The Teacher

By Laura King Edwards

My sister will turn 18 this Friday.

Mom and I traded party ideas once or twice, but the truth is that neither of us wanted to talk about the fact that Taylor can’t eat her own cake, or that most of her friends will be moving into their dorms this weekend and starting their college careers next week. They won’t be around for the 18th birthday party of a dying girl. 

Most people don’t know about my own difficult first year of college. They don’t know that I wore sunglasses to class so other kids wouldn’t see me cry, or that Mom and Dad drove to Chapel Hill to meet with the Dean of Students. They don’t know that I transferred to N.C. State University in the spring.

I’ve had 16 years to sort through the emotions of that experience, but most days I still don’t understand how a teenager with the world at her fingertips spiraled so far down the rabbit hole, she couldn’t leave the dingy dorm room she shared with her potluck roommate without bursting into tears.

I was homesick, and that played a big part in what was ultimately a case of major depression. But I also grappled with self-identity issues and zero self confidence and a huge sense of loss. Ankle injuries kept me off the soccer field for a full year, and the campus newspaper didn’t offer me a job as a reporter, and even though I made the Dean’s List, I found no joy in my classes.

I needed a fresh start.

It took a lot of blood and sweat and unconditional love, but I dug my way out of the hell I’d created for myself. During the spring semester, I commuted from my grandparents’ house to the N.C. State campus in Raleigh for a full load of classes, and Grandma Kathryn cooked homemade dinners every night while Papa Jerry cut the grass or sorted treasures he’d found at the flea market and I wrote English papers at the old oak kitchen table. Sometimes, my sister came to see me on the weekends, and we’d ride the merry-go-round or hide under the sheets on the couch bed in the bonus room and tell stories or download music from her favorite cartoons on Napster. An old family friend in the university’s merit awards office took me under her wing, and a creative writing teacher helped me rediscover my voice, and my ankles mostly healed, and I wanted to live again.

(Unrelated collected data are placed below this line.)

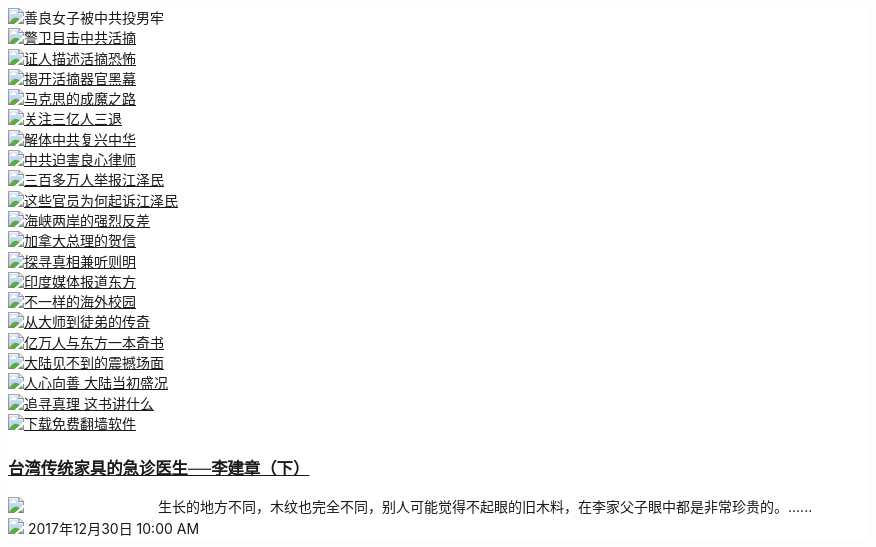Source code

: <img width="130" src="https://raw.githubusercontent.com/1992513/djy/master/gb/130/shang-lnz.jpg" title="善良女子被中共投男牢"  alt="善良女子被中共投男牢"></a><br><a href="https://github.com/1992513/djy/blob/master/gb/16/3/16/n4663449.md?dfh#1" target="_blank"><img width="130" src="https://raw.githubusercontent.com/1992513/djy/master/gb/130/huo-z3.jpg" title="警卫目击中共活摘"  alt="警卫目击中共活摘"></a><br><a href="https://github.com/1992513/djy/blob/master/gb/16/8/7/n8177641.md?dfh#1" target="_blank"><img width="130" src="https://raw.githubusercontent.com/1992513/djy/master/gb/130/huo-z4.jpg" title="证人描述活摘恐怖"  alt="证人描述活摘恐怖"></a><br><a href="https://github.com/1992513/djy/blob/master/gb/10/4/19/n2881569.md?dfh#1" target="_blank"><img width="130" src="https://raw.githubusercontent.com/1992513/djy/master/gb/130/huo-z1.jpg" title="揭开活摘器官黑幕"  alt="揭开活摘器官黑幕"></a><br><a href="https://github.com/1992513/djy/blob/master/gb/10/11/7/n3077476.md?dfh#1" target="_blank"><img width="130" src="https://raw.githubusercontent.com/1992513/djy/master/gb/130/ma-ks.jpg" title="马克思的成魔之路"  alt="马克思的成魔之路"></a><br><a href="https://github.com/1992513/djy/blob/master/gb/18/5/10/n10381511.md?dfh#1" target="_blank"><img width="130" src="https://raw.githubusercontent.com/1992513/djy/master/gb/130/st1.jpg" title="关注三亿人三退"  alt="关注三亿人三退"></a><br><a href="https://github.com/1992513/djy/blob/master/gb/18/3/21/n10237682.md?dfh#1" target="_blank"><img width="130" src="https://raw.githubusercontent.com/1992513/djy/master/gb/130/jie-t.jpg" title="解体中共复兴中华"  alt="解体中共复兴中华"></a><br><a href="https://github.com/1992513/djy/blob/master/gb/9/2/9/n2422991.md?dfh#1" target="_blank"><img width="130" src="https://raw.githubusercontent.com/1992513/djy/master/gb/130/gao-zs.jpg" title="中共迫害良心律师"  alt="中共迫害良心律师"></a><br><a href="https://github.com/1992513/djy/blob/master/gb/18/12/9/n10900044.md?dfh#1" target="_blank"><img width="130" src="https://raw.githubusercontent.com/1992513/djy/master/gb/130/sj1.jpg" title="三百多万人举报江泽民"  alt="三百多万人举报江泽民"></a><br><a href="https://github.com/1992513/djy/blob/master/gb/18/8/28/n10672014.md?dfh#1" target="_blank"><img width="130" src="https://raw.githubusercontent.com/1992513/djy/master/gb/130/sj2.jpg" title="这些官员为何起诉江泽民"  alt="这些官员为何起诉江泽民"></a><br><a href="https://github.com/1992513/djy/blob/master/gb/8/12/18/n2367165.md?dfh#1" target="_blank"><img width="130" src="https://raw.githubusercontent.com/1992513/djy/master/gb/130/liangan.jpg" title="海峡两岸的强烈反差"  alt="海峡两岸的强烈反差"></a><br><a href="https://github.com/1992513/djy/blob/master/gb/15/12/10/n4593139.md?dfh#1" target="_blank"><img width="130" src="https://raw.githubusercontent.com/1992513/djy/master/gb/130/jia-ndzl.jpg" title="加拿大总理的贺信"  alt="加拿大总理的贺信"></a><br><a href="https://github.com/1992513/djy/blob/master/gb/11/6/17/n3289382.md?dfh#1" target="_blank"><img width="130" src="https://raw.githubusercontent.com/1992513/djy/master/gb/130/xiao-wd.jpg" title="探寻真相兼听则明"  alt="探寻真相兼听则明"></a><br><a href="https://github.com/1992513/djy/blob/master/gb/18/10/27/n10812623.md?dfh#1" target="_blank"><img width="130" src="https://raw.githubusercontent.com/1992513/djy/master/gb/130/yindu.jpg" title="印度媒体报道东方"  alt="印度媒体报道东方"></a><br><a href="https://github.com/1992513/djy/blob/master/gb/18/6/9/n10469652.md?dfh#1" target="_blank"><img width="130" src="https://raw.githubusercontent.com/1992513/djy/master/gb/130/xie-j.jpg" title="不一样的海外校园"  alt="不一样的海外校园"></a><br><a href="https://github.com/1992513/djy/blob/master/gb/7/4/5/n1669415.md?dfh#1" target="_blank"><img width="130" src="https://raw.githubusercontent.com/1992513/djy/master/gb/130/li-up.jpg" title="从大师到徒弟的传奇"  alt="从大师到徒弟的传奇"></a><br><a href="https://github.com/1992513/djy/blob/master/gb/17/5/26/n9191512.md?dfh#1" target="_blank"><img width="130" src="https://raw.githubusercontent.com/1992513/djy/master/gb/130/zfl2.jpg" title="亿万人与东方一本奇书"  alt="亿万人与东方一本奇书"></a><br><a href="https://github.com/1992513/djy/blob/master/gb/13/11/27/n4020290.md?dfh#1" target="_blank"><img width="130" src="https://raw.githubusercontent.com/1992513/djy/master/gb/130/zhen-h.jpg" title="大陆见不到的震撼场面"  alt="大陆见不到的震撼场面"></a><br><a href="https://github.com/1992513/djy/blob/master/gb/15/7/17/n4482910.md?dfh#1" target="_blank"><img width="130" src="https://raw.githubusercontent.com/1992513/djy/master/gb/130/dalu-sk.jpg" title="人心向善 大陆当初盛况"  alt="人心向善 大陆当初盛况"></a><br><a href="https://github.com/1992513/djy/blob/master/gb/19/1/5/n10955468.md?dfh#1" target="_blank"><img width="130" src="https://raw.githubusercontent.com/1992513/djy/master/gb/130/zfl1.jpg" title="追寻真理 这书讲什么"  alt="追寻真理 这书讲什么"></a><br><a href="https://github.com/1992513/www/blob/master/README.md?dfh#1" target="_blank"><img width="130" src="https://raw.githubusercontent.com/1992513/djy/master/gb/130/fq1.jpg" title="下载免费翻墙软件"  alt="下载免费翻墙软件"></a><br></td></tr>
<tr><td width="742"><h3><a href="https://github.com/1992513/djy/blob/master/gb/17/12/20/n9974953.md#1" target="_blank">台湾传统家具的急诊医生──李建章（下）</a><br></h3><a href="https://github.com/1992513/djy/blob/master/gb/17/12/20/n9974953.md#1" target="_blank"><img width="150" src="https://i.epochtimes.com/assets/uploads/2017/12/Alcove_bed_China_Zhejiang_or_Jiangsu_province_Qing_dynasty_late_19th_to_early_20th_century_carved_lacquered_and_gilt_wood_-_Montreal_Museum_of_Fine_Arts_-_Montreal_Canada_-_DSC09619-150x120.jpg" align ="left"></a>生长的地方不同，木纹也完全不同，别人可能觉得不起眼的旧木料，在李家父子眼中都是非常珍贵的。......<br><img align="bottom" src="https://www.epochtimes.com/assets/themes/djy/images/time.gif"> 2017年12月30日 10:00 AM									</td></tr>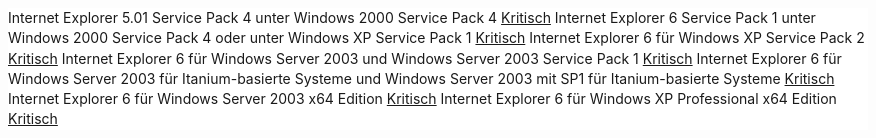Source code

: </tr>
<tr class="odd">
<td style="border:1px solid black;">Internet Explorer 5.01 Service Pack 4 unter Windows 2000 Service Pack 4</td>
<td style="border:1px solid black;"><a href="http://www.microsoft.com/downloads/details.aspx?displaylang=de&amp;familyid=594e7b87-af8f-4346-9164-596e3e5c22b1">Kritisch</a></td>
<td style="border:1px solid black;"></td>
<td style="border:1px solid black;"></td>
<td style="border:1px solid black;"></td>
<td style="border:1px solid black;"></td>
</tr>
<tr class="even">
<td style="border:1px solid black;">Internet Explorer 6 Service Pack 1 unter Windows 2000 Service Pack 4 oder unter Windows XP Service Pack 1</td>
<td style="border:1px solid black;"><a href="http://www.microsoft.com/downloads/details.aspx?displaylang=de&amp;familyid=033c41e1-2b36-4696-987a-099fc57e0129">Kritisch</a></td>
<td style="border:1px solid black;"></td>
<td style="border:1px solid black;"></td>
<td style="border:1px solid black;"></td>
<td style="border:1px solid black;"></td>
</tr>
<tr class="odd">
<td style="border:1px solid black;">Internet Explorer 6 für Windows XP Service Pack 2</td>
<td style="border:1px solid black;"><a href="http://www.microsoft.com/downloads/details.aspx?displaylang=de&amp;familyid=f05ffb31-e6b4-4771-81f1-4accebf72133">Kritisch</a></td>
<td style="border:1px solid black;"></td>
<td style="border:1px solid black;"></td>
<td style="border:1px solid black;"></td>
<td style="border:1px solid black;"></td>
</tr>
<tr class="even">
<td style="border:1px solid black;">Internet Explorer 6 für Windows Server 2003 und Windows Server 2003 Service Pack 1</td>
<td style="border:1px solid black;"><a href="http://www.microsoft.com/downloads/details.aspx?displaylang=de&amp;familyid=ee566871-d217-41d3-becc-b27fafa00054">Kritisch</a></td>
<td style="border:1px solid black;"></td>
<td style="border:1px solid black;"></td>
<td style="border:1px solid black;"></td>
<td style="border:1px solid black;"></td>
</tr>
<tr class="odd">
<td style="border:1px solid black;">Internet Explorer 6 für Windows Server 2003 für Itanium-basierte Systeme und Windows Server 2003 mit SP1 für Itanium-basierte Systeme</td>
<td style="border:1px solid black;"><a href="http://www.microsoft.com/downloads/details.aspx?displaylang=de&amp;familyid=e584957c-0abe-4129-abaf-aa2852ad62a3">Kritisch</a></td>
<td style="border:1px solid black;"></td>
<td style="border:1px solid black;"></td>
<td style="border:1px solid black;"></td>
<td style="border:1px solid black;"></td>
</tr>
<tr class="even">
<td style="border:1px solid black;">Internet Explorer 6 für Windows Server 2003 x64 Edition</td>
<td style="border:1px solid black;"><a href="http://www.microsoft.com/downloads/details.aspx?familyid=5a1c8be3-39ee-4937-9bd1-280fc35125c6">Kritisch</a></td>
<td style="border:1px solid black;"></td>
<td style="border:1px solid black;"></td>
<td style="border:1px solid black;"></td>
<td style="border:1px solid black;"></td>
</tr>
<tr class="odd">
<td style="border:1px solid black;">Internet Explorer 6 für Windows XP Professional x64 Edition</td>
<td style="border:1px solid black;"><a href="http://www.microsoft.com/downloads/details.aspx?familyid=c278fe3e-620a-4bbc-868b-ca2d9eff7ac3">Kritisch</a></td>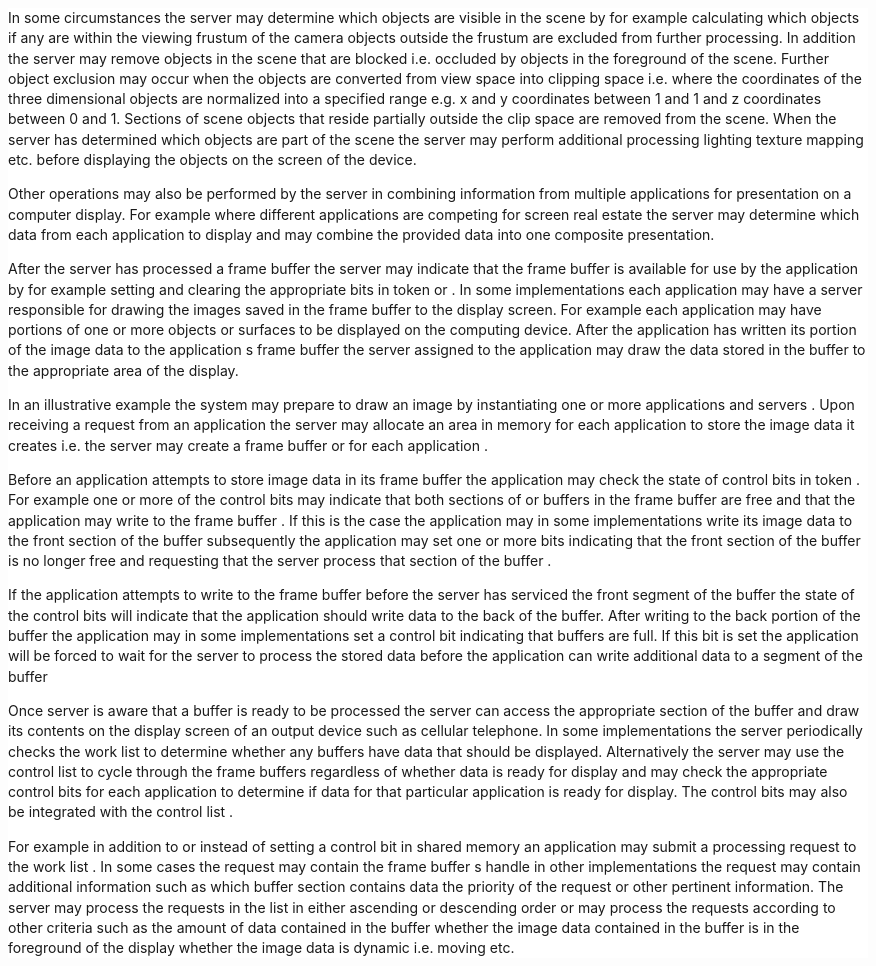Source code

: In some circumstances the server may determine which objects are visible in the scene by for example calculating which objects if any are within the viewing frustum of the camera objects outside the frustum are excluded from further processing. In addition the server may remove objects in the scene that are blocked i.e. occluded by objects in the foreground of the scene. Further object exclusion may occur when the objects are converted from view space into clipping space i.e. where the coordinates of the three dimensional objects are normalized into a specified range e.g. x and y coordinates between 1 and 1 and z coordinates between 0 and 1. Sections of scene objects that reside partially outside the clip space are removed from the scene. When the server has determined which objects are part of the scene the server may perform additional processing lighting texture mapping etc. before displaying the objects on the screen of the device.

Other operations may also be performed by the server in combining information from multiple applications for presentation on a computer display. For example where different applications are competing for screen real estate the server may determine which data from each application to display and may combine the provided data into one composite presentation.

After the server has processed a frame buffer the server may indicate that the frame buffer is available for use by the application by for example setting and clearing the appropriate bits in token or . In some implementations each application may have a server responsible for drawing the images saved in the frame buffer to the display screen. For example each application may have portions of one or more objects or surfaces to be displayed on the computing device. After the application has written its portion of the image data to the application s frame buffer the server assigned to the application may draw the data stored in the buffer to the appropriate area of the display.

In an illustrative example the system may prepare to draw an image by instantiating one or more applications and servers . Upon receiving a request from an application the server may allocate an area in memory for each application to store the image data it creates i.e. the server may create a frame buffer or for each application .

Before an application attempts to store image data in its frame buffer the application may check the state of control bits in token . For example one or more of the control bits may indicate that both sections of or buffers in the frame buffer are free and that the application may write to the frame buffer . If this is the case the application may in some implementations write its image data to the front section of the buffer subsequently the application may set one or more bits indicating that the front section of the buffer is no longer free and requesting that the server process that section of the buffer .

If the application attempts to write to the frame buffer before the server has serviced the front segment of the buffer the state of the control bits will indicate that the application should write data to the back of the buffer. After writing to the back portion of the buffer the application may in some implementations set a control bit indicating that buffers are full. If this bit is set the application will be forced to wait for the server to process the stored data before the application can write additional data to a segment of the buffer 

Once server is aware that a buffer is ready to be processed the server can access the appropriate section of the buffer and draw its contents on the display screen of an output device such as cellular telephone. In some implementations the server periodically checks the work list to determine whether any buffers have data that should be displayed. Alternatively the server may use the control list to cycle through the frame buffers regardless of whether data is ready for display and may check the appropriate control bits for each application to determine if data for that particular application is ready for display. The control bits may also be integrated with the control list .

For example in addition to or instead of setting a control bit in shared memory an application may submit a processing request to the work list . In some cases the request may contain the frame buffer s handle in other implementations the request may contain additional information such as which buffer section contains data the priority of the request or other pertinent information. The server may process the requests in the list in either ascending or descending order or may process the requests according to other criteria such as the amount of data contained in the buffer whether the image data contained in the buffer is in the foreground of the display whether the image data is dynamic i.e. moving etc.
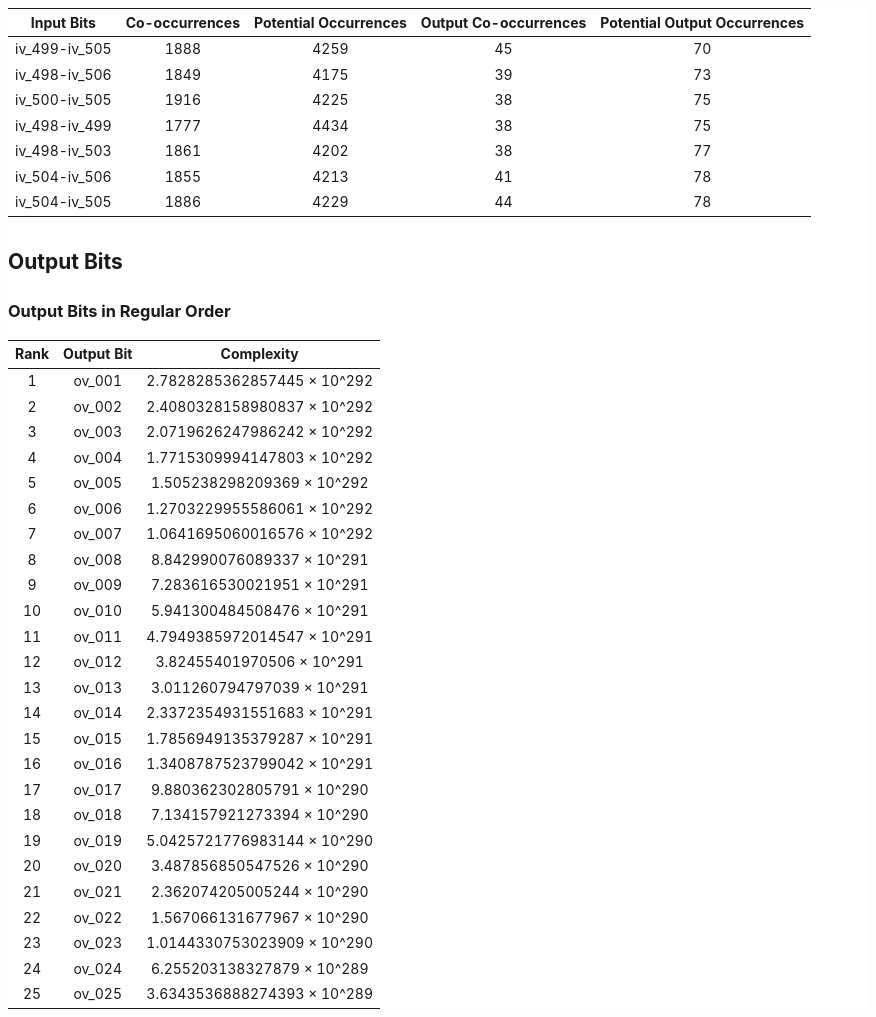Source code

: | Input Bits | Co-occurrences | Potential Occurrences | Output Co-occurrences | Potential Output Occurrences |
|:----------:|:--------------:|:---------------------:|:---------------------:|:----------------------------:|
| iv_499-iv_505 | 1888 | 4259 | 45 | 70 |
| iv_498-iv_506 | 1849 | 4175 | 39 | 73 |
| iv_500-iv_505 | 1916 | 4225 | 38 | 75 |
| iv_498-iv_499 | 1777 | 4434 | 38 | 75 |
| iv_498-iv_503 | 1861 | 4202 | 38 | 77 |
| iv_504-iv_506 | 1855 | 4213 | 41 | 78 |
| iv_504-iv_505 | 1886 | 4229 | 44 | 78 |

## Output Bits

### Output Bits in Regular Order

| Rank | Output Bit | Complexity |
|:----:|:----------:|:----------:|
| 1 | ov_001 | 2.7828285362857445 × 10^292 |
| 2 | ov_002 | 2.4080328158980837 × 10^292 |
| 3 | ov_003 | 2.0719626247986242 × 10^292 |
| 4 | ov_004 | 1.7715309994147803 × 10^292 |
| 5 | ov_005 | 1.505238298209369 × 10^292 |
| 6 | ov_006 | 1.2703229955586061 × 10^292 |
| 7 | ov_007 | 1.0641695060016576 × 10^292 |
| 8 | ov_008 | 8.842990076089337 × 10^291 |
| 9 | ov_009 | 7.283616530021951 × 10^291 |
| 10 | ov_010 | 5.941300484508476 × 10^291 |
| 11 | ov_011 | 4.7949385972014547 × 10^291 |
| 12 | ov_012 | 3.82455401970506 × 10^291 |
| 13 | ov_013 | 3.011260794797039 × 10^291 |
| 14 | ov_014 | 2.3372354931551683 × 10^291 |
| 15 | ov_015 | 1.7856949135379287 × 10^291 |
| 16 | ov_016 | 1.3408787523799042 × 10^291 |
| 17 | ov_017 | 9.880362302805791 × 10^290 |
| 18 | ov_018 | 7.134157921273394 × 10^290 |
| 19 | ov_019 | 5.0425721776983144 × 10^290 |
| 20 | ov_020 | 3.487856850547526 × 10^290 |
| 21 | ov_021 | 2.362074205005244 × 10^290 |
| 22 | ov_022 | 1.567066131677967 × 10^290 |
| 23 | ov_023 | 1.0144330753023909 × 10^290 |
| 24 | ov_024 | 6.255203138327879 × 10^289 |
| 25 | ov_025 | 3.6343536888274393 × 10^289 |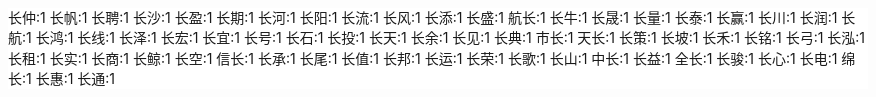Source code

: 长仲:1
长帆:1
长聘:1
长沙:1
长盈:1
长期:1
长河:1
长阳:1
长流:1
长风:1
长添:1
长盛:1
航长:1
长牛:1
长晟:1
长量:1
长泰:1
长赢:1
长川:1
长润:1
长航:1
长鸿:1
长线:1
长泽:1
长宏:1
长宜:1
长号:1
长石:1
长投:1
长天:1
长余:1
长见:1
长典:1
市长:1
天长:1
长策:1
长坡:1
长禾:1
长铭:1
长弓:1
长泓:1
长租:1
长实:1
长商:1
长鲸:1
长空:1
信长:1
长承:1
长尾:1
长值:1
长邦:1
长运:1
长荣:1
长歌:1
长山:1
中长:1
长益:1
全长:1
长骏:1
长心:1
长电:1
绵长:1
长惠:1
长通:1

My family and friends saved me, and on a freezing cold Saturday that February, I was sprinting around a gravel track in Charlotte when I realized I had to go back to UNC in the fall.

My parents thought I was crazy; I think Mom’s first words were, “Absolutely not.”

But I knew that if I didn’t go back, I’d spend my whole life wondering whether I could have righted my wrongs – if I could have excelled where before I’d fallen so far. So I transferred again in the fall, and I faced all of my demons at UNC, and I beat every single one.

My story had a happy ending, yet my sister won’t ever have a chance to go to college. My own rough road forced me to grow up more quickly than a lot of my peers, yet it wasn’t until my sister’s diagnosis that I really understood how much the gifts I’d received were just that – gifts. It wasn’t until I watched Batten disease steal everything from Taylor that I understood dreams can’t always be earned.

Happy 18th birthday to my beautiful, smart, talented sister. I earned a degree 12 years ago, but you taught me everything I know.